3.4. Cytotoxicity Assay

Cancer cell (HT-29, A549, K562, and P388) lines were purchased from the American Type Culture Collection (ATCC). Evaluation of cytotoxicity for the isolated metabolites from K. flaccidum was performed according to Alamar Blue assay [14,15].

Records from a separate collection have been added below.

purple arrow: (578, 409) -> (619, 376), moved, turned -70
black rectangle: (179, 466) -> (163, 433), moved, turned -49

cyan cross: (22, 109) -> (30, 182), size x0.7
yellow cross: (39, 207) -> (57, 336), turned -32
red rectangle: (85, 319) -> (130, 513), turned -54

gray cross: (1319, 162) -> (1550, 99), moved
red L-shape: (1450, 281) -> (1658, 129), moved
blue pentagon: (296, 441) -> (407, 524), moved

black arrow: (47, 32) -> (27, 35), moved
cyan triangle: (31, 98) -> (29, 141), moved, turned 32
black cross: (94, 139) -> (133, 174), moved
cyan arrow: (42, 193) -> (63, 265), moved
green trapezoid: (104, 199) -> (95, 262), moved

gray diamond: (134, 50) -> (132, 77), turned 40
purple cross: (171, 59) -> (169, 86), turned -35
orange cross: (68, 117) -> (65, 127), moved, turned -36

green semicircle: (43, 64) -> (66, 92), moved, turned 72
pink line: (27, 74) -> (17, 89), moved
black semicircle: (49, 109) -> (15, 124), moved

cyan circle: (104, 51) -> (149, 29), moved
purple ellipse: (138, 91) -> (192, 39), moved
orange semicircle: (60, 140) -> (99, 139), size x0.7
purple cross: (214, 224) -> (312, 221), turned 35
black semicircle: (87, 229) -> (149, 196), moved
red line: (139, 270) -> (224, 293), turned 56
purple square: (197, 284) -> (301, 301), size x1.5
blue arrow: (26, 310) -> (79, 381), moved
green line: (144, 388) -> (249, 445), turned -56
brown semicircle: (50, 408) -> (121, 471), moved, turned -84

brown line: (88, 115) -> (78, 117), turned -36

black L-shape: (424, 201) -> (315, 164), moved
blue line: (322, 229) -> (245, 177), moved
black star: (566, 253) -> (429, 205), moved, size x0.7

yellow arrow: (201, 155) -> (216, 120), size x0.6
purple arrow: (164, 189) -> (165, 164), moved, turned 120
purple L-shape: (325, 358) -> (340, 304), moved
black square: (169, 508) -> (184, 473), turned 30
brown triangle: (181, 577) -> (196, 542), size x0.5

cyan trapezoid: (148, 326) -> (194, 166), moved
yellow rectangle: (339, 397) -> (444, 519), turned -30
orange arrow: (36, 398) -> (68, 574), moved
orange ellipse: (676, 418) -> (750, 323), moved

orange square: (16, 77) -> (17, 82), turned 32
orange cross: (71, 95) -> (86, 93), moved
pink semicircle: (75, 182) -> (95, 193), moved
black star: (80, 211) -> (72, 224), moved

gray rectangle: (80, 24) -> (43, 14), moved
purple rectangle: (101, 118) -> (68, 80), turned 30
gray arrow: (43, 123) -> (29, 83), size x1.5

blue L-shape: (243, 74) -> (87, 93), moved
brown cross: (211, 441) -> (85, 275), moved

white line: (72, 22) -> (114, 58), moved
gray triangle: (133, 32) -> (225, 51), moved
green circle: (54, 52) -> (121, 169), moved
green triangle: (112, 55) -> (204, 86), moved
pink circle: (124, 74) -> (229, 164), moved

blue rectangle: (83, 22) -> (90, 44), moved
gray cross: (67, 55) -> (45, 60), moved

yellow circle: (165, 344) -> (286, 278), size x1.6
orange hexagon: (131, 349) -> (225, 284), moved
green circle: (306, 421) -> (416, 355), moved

3.5. Nitric Oxide Inhibitory Assay

The inhibitory activity of isolated compounds on nitric oxide (NO) production by murine RAW 264.7 macrophage cells was assessed according to Griess reaction. Briefly, cells were cultured in 96-well plates for 1 h. The cells were challenged with LPS (5 μg/mL) and test samples for 48 h. The culture supernatant (100 μL) were reacted then with Griess reagent (1:1 mixture of 0.1% N-(1-naphthyl) ethylene-diamine dihydrochloride in water and 1% sulfanilamide in 5% phosphoric acid, 100 μL) in a 96-well plate, and absorbance was measured using the ELISA reader at 540 nm [28,29].

4. Conclusions

For the first time, cembranoid-based compounds were isolated and identified from the soft corals of genus Klyxum by this study. Five metabolites (klyflaccicembranols B, D, F, H, and I) exhibited variable activities against a limited panel of cancer cell lines while klyflaccicembranols D–F and I showed strong anti-inflammatory effect through inhibition of NO production in LPS-stimulated RAW264.7 macrophages.